In Fig. 11, we displayed a field example of constructing pseudo Pc curves from field NMR logging in the Chang 8 Formation, Huangjiang Region, west Ordos Basin. In the first three tracks in Fig. 11, we displayed the conventional well logging curves; they were used for identifying effective formation, estimating porosity, and indicating hydrocarbon-bearing formation. In the fourth track, we displayed the NMR T2 distributions; the NMR data were acquired from Schlumberger’s CMR-Plus tool. In the fifth and sixth tracks, the constructed pseudo Pc curves and pore throat radius distributions were displayed. We displayed the comparison of permeabilities predicted from three different methods in the seventh track. PERMSWAN was the predicted permeability based on the Swanson parameter model established by Xiao et al. (2014). PERM was the estimated permeability curve from porosity based on the routine crossplot of core-derived porosity and permeability, and CPERM was the core-derived permeability.
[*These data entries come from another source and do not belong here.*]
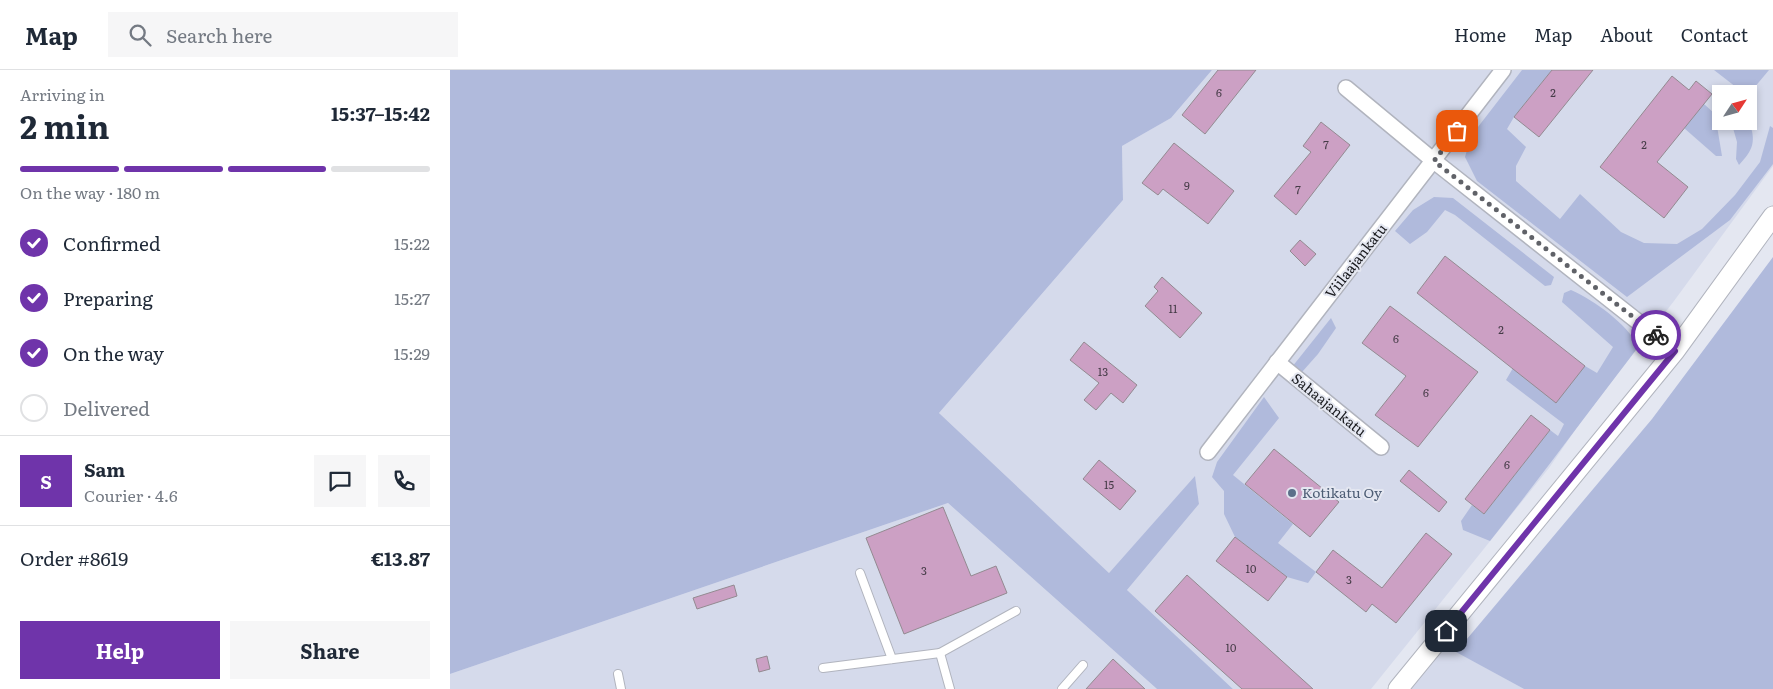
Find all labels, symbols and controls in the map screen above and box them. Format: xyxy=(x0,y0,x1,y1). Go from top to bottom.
search box xyxy=(108,12,458,57)
text: Map xyxy=(25,17,78,52)
icon: search xyxy=(126,21,154,49)
text: Search here xyxy=(166,21,272,49)
text: Home xyxy=(1454,21,1506,48)
text: Map xyxy=(1534,21,1572,48)
text: About xyxy=(1600,21,1653,48)
text: Contact xyxy=(1681,21,1748,48)
text: Arriving in xyxy=(20,82,105,106)
house number: 6 xyxy=(1216,84,1222,100)
house number: 2 xyxy=(1550,84,1556,100)
north arrow xyxy=(1712,85,1758,130)
map controls xyxy=(1712,85,1757,130)
text: 15:37–15:42 xyxy=(331,99,430,127)
text: 2 min xyxy=(20,101,109,149)
pin xyxy=(1436,110,1478,152)
icon: bag xyxy=(1443,117,1471,145)
house number: 7 xyxy=(1323,136,1329,152)
house number: 2 xyxy=(1641,136,1647,152)
house number: 9 xyxy=(1184,177,1190,193)
text: On the way · 180 m xyxy=(20,180,160,204)
house number: 7 xyxy=(1295,181,1301,197)
street label: Viilaajankatu xyxy=(1320,219,1391,302)
icon: check xyxy=(20,229,48,257)
text: Confirmed xyxy=(63,229,161,257)
text: 15:22 xyxy=(394,231,430,255)
icon: check xyxy=(20,284,48,312)
text: Preparing xyxy=(63,284,153,312)
text: 15:27 xyxy=(394,286,430,310)
house number: 11 xyxy=(1169,300,1178,316)
courier xyxy=(1631,310,1681,360)
house number: 2 xyxy=(1498,321,1504,337)
icon: bike xyxy=(1642,321,1670,349)
house number: 6 xyxy=(1393,330,1399,346)
icon: check xyxy=(20,339,48,367)
text: On the way xyxy=(63,339,164,367)
text: 15:29 xyxy=(394,341,430,365)
house number: 13 xyxy=(1098,363,1108,379)
street label: Sahaajankatu xyxy=(1288,368,1371,441)
house number: 6 xyxy=(1423,384,1429,400)
text: Delivered xyxy=(63,394,150,422)
text: Sam xyxy=(84,455,125,483)
button: chat xyxy=(314,455,366,507)
button: phone xyxy=(378,455,430,507)
house number: 6 xyxy=(1504,456,1510,472)
text: S xyxy=(40,467,52,495)
house number: 15 xyxy=(1104,476,1114,492)
place label: Kotikatu Oy xyxy=(1302,482,1383,502)
text: Courier · 4.6 xyxy=(84,483,178,507)
marker: Kotikatu Oy xyxy=(1286,487,1298,499)
text: Order #8619 xyxy=(20,544,128,572)
text: €13.87 xyxy=(371,544,430,572)
house number: 10 xyxy=(1246,560,1256,576)
house number: 3 xyxy=(921,562,927,578)
house number: 3 xyxy=(1346,571,1352,587)
pin xyxy=(1425,610,1467,652)
icon: home xyxy=(1432,617,1460,645)
button: Help xyxy=(20,621,220,679)
button: Share xyxy=(230,621,430,679)
house number: 10 xyxy=(1226,639,1236,655)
This comparison illustrated that the PERMSWAN was coincided with the core-derived permeability much well, while the permeability estimated by using the routine method was underestimated. The reason was that the PERMSWAN was predicted based on formation pore structure characterization (Xiao et al. 2017; Daigle et al. 2020). This meant that pore structure should be precisely characterized to predict permeability in tight sandstone reservoirs. In the last two tracks, we compared the predicted maximal pore throat radius (RMAX) and the median pore throat radius (R50) from pseudo Pc curves and derived from laboratory experimental results of core samples (CRMAX and CR50, separately). The results illustrated that these two formation pore structure evaluation parameters were consistent. This meant that the constructed pseudo Pc curves were accurate and indirectly verified the reliability of the proposed method in this study.

Fig. 11
figure 11

A field example of constructing pseudo Pc curves and characterizing tight sandstone reservoir pore structure from NMR logging data by using the proposed method

Conclusions

Tight sandstone reservoirs cannot be directly estimated by using conventional methods due to the complicated pore structure. To improve tight sandstone reservoir evaluation, the pore structure should be first evaluated. The NMR logging was effective in evaluating formation pore structure once it was first transformed as the pseudo Pc curve.
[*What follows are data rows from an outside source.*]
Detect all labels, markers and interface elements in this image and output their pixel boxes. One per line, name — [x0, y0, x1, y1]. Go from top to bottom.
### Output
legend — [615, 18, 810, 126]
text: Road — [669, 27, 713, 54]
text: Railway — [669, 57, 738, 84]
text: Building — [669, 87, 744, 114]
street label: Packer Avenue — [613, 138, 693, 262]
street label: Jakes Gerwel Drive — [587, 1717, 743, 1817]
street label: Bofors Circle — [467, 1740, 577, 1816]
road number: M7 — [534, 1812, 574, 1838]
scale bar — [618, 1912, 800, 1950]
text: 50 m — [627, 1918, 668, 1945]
The relationship between the T2 time and the pore throat radius Rc was not a simple linear function, but a non-linear power function. To acquire reliable Pc curves from NMR logging, the classified power function method should be used. In the method, formation was first classified into three types, and for every type of rock, the power function was used to establish the relationship of T2 time and pore throat radius.

In this study, 20 core samples recovered from the Chang 8 Formation in Huangjiang Region, west Ordos Basin, were used to calibrate the involved parameters in the proposed model, and a well was processed to verify the reliability. The result illustrated that the proposed method was available; it can be used to consecutively construct pseudo Pc curves from NMR logging in the intervals with which field NMR logging data was acquired.